Researchers may have found a better way to understand the dormant form of a parasite that leads to malaria and is resistant to most antimalarial drugs.
Researchers from the Massachusetts Institute of Technology have developed a way to grow the dormant parasite in engineered human liver tissue for several weeks, allowing them to closely study how the parasite becomes dormant, what vulnerabilities it may have and how it can reawaken months or years later, causing disease relapse.
The researchers successfully cultivated the dormant form of the parasite and found that they could sequence its RNA. They also were able to test its response to known and novel antimalarial drugs, which could led to the eventual eradication of the disease.
“After 10 years of hard work, we were able to grow the organism, show it had all the functional hallmarks, perform a drug screen against it, and report the first transcriptome of this elusive form,” Sangeeta Bhatia, the John and Dorothy Wilson Professor of Health Sciences and Technology and Electrical Engineering and Computer Science, said in a statement. “I’m really excited because I believe it will open the door to both the basic biology of dormancy as well as the possibility of better medicines.”
The majority of malaria cases in humans are caused by either parasite species Plasmodium falciparum or Plasmodium vivax, which produces dormant forms called hypnozoites and can lead to recurring infections.
“This dormant form has been seen as the critical barrier to eradication,” Bhatia said. “You can treat the symptoms of vivax malaria by killing all the parasites in the blood, but if hypnozoites linger in someone’s liver, these forms can reactivate and reinfect the blood of a patient.
“If a mosquito comes along and takes a blood meal, the cycle starts all over again,” she added. “So, if we want to eradicate malaria, we have to eradicate the hypnozoite.”
The only drug that can fight off hypnozoites is primaquine. However, the drug cannot be used in large-scale eradication campaigns because it causes blood cells to rupture in people with a certain enzyme deficiency.

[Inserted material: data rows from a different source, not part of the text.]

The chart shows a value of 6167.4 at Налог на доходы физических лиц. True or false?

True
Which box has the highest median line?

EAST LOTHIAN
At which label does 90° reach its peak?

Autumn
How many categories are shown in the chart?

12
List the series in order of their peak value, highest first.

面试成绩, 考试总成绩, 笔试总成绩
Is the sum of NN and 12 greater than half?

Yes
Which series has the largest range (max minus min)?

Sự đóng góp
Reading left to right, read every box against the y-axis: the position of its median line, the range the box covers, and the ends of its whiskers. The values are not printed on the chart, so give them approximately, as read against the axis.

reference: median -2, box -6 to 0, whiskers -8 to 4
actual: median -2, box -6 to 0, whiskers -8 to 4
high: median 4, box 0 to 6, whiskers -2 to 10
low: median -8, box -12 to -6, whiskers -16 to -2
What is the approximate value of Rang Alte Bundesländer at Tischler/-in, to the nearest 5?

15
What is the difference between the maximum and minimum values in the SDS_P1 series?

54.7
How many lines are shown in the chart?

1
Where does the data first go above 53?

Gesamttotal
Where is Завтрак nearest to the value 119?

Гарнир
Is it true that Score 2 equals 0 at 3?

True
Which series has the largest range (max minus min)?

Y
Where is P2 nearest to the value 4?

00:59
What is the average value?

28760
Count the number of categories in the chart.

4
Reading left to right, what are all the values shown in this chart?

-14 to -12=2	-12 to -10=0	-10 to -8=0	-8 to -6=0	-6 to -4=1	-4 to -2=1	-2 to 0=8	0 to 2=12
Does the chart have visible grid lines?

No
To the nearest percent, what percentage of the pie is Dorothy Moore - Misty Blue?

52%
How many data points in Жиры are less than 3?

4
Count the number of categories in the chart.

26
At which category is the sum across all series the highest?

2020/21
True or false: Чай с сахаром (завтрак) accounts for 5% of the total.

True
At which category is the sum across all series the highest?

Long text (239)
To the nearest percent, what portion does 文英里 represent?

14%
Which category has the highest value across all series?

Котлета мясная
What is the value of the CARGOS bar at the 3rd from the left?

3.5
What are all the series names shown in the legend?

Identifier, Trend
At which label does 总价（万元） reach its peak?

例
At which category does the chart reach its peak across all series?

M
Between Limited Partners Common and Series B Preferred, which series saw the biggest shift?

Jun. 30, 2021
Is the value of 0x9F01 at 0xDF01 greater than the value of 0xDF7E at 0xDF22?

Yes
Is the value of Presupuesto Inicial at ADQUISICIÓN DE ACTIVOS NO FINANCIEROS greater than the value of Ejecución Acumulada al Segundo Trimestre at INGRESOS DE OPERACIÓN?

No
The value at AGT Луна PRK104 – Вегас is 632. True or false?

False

The researchers were able to grow small forms of the parasite that had all the known features of hypnozoites—persistence, sensitivity to primaquine and the ability to reoccur after a few weeks.
The researchers then obtained six candidate antimalarials now in development and tested them for activity against their Plasmodium vivax samples. None of the candidates could kill the established hypnozoites.
They now plan to test a larger set of new compounds and plan to use single cell RNA-sequencing to identify gene signatures to uncover the signaling pathways that control hypnozoite dormancy and reactivation.
They also plan to study the corresponding changes in gene expression of the infected liver cells, which could yield potential new drug candidates that would specifically target the dormant forms of the parasite.
In 2015, it was estimated that malaria infected more than 200 million people and killed an estimated 429,000.